Comparison of improved AURA tropospheric emission spectrometer CO₂ with HIPPO and SGP aircraft profile measurements

Thermal infrared radiances from the Tropospheric Emission Spectrometer (TES) between 10 and 15 μm contain significant carbon dioxide (CO₂) information, however the CO₂ signal must be separated from radiative interference from temperature, surface and cloud parameters, water, and other trace gases. Validation requires data sources spanning the range of TES CO₂ sensitivity, which is approximately 2.5 to 12 km with peak sensitivity at about 5 km and the range of TES observations in latitude (40° S to 40° N) and time (2005–2011). We therefore characterize Tropospheric Emission Spectrometer (TES) CO₂ version 5 biases and errors through comparisons to ocean and land-based aircraft profiles and to the CarbonTracker assimilation system.
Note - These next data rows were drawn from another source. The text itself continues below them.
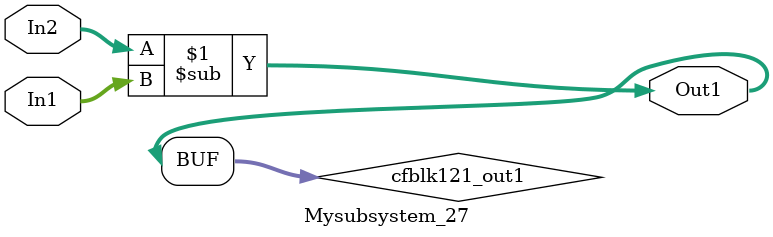
<source format=v>



`timescale 1 ns / 1 ns

module Mysubsystem_27
          (In1,
           In2,
           Out1);


  input   [7:0] In1;  // uint8
  input   [7:0] In2;  // uint8
  output  [7:0] Out1;  // uint8


  wire [7:0] cfblk121_out1;  // uint8


  assign cfblk121_out1 = In2 - In1;



  assign Out1 = cfblk121_out1;

endmodule  // Mysubsystem_27


</source>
We compare to ocean profiles from the first three Hiaper Pole-to-Pole Observations (HIPPO) campaigns between 40° S and 40° N with measurements between the surface and 14 km and find that TES CO₂ estimates capture the seasonal and latitudinal gradients observed by HIPPO CO₂ measurements. Actual errors range from 0.8–1.8 ppm, depending on the campaign and pressure level, and are approximately 1.6–2 times larger than the predicted errors. The bias of TES versus HIPPO is within 1 ppm for all pressures and datasets; however, several of the sub-tropical TES CO₂ estimates are lower than expected based on the calculated errors. Comparisons to land aircraft profiles from the United States Southern Great Plains (SGP) Atmospheric Radiation Measurement (ARM) between 2005 and 2011 measured from the surface to 5 km to TES CO₂ show good agreement with an overall bias of −0.3 ppm to 0.1 ppm and standard deviations of 0.8 to 1.0 ppm at different pressure levels. Extending the SGP aircraft profiles above 5 km using AIRS or CONTRAIL measurements improves comparisons with TES. Comparisons to CarbonTracker (version CT2011) show a persistent spatially dependent bias pattern and comparisons to SGP show a time-dependent bias of −0.2 ppm yr−1. We also find that the predicted sensitivity of the TES CO₂ estimates is too high, which results from using a multi-step retrieval for CO₂ and temperature. We find that the averaging kernel in the TES product corrected by a pressure-dependent factor accurately reflects the sensitivity of the TES CO₂ product.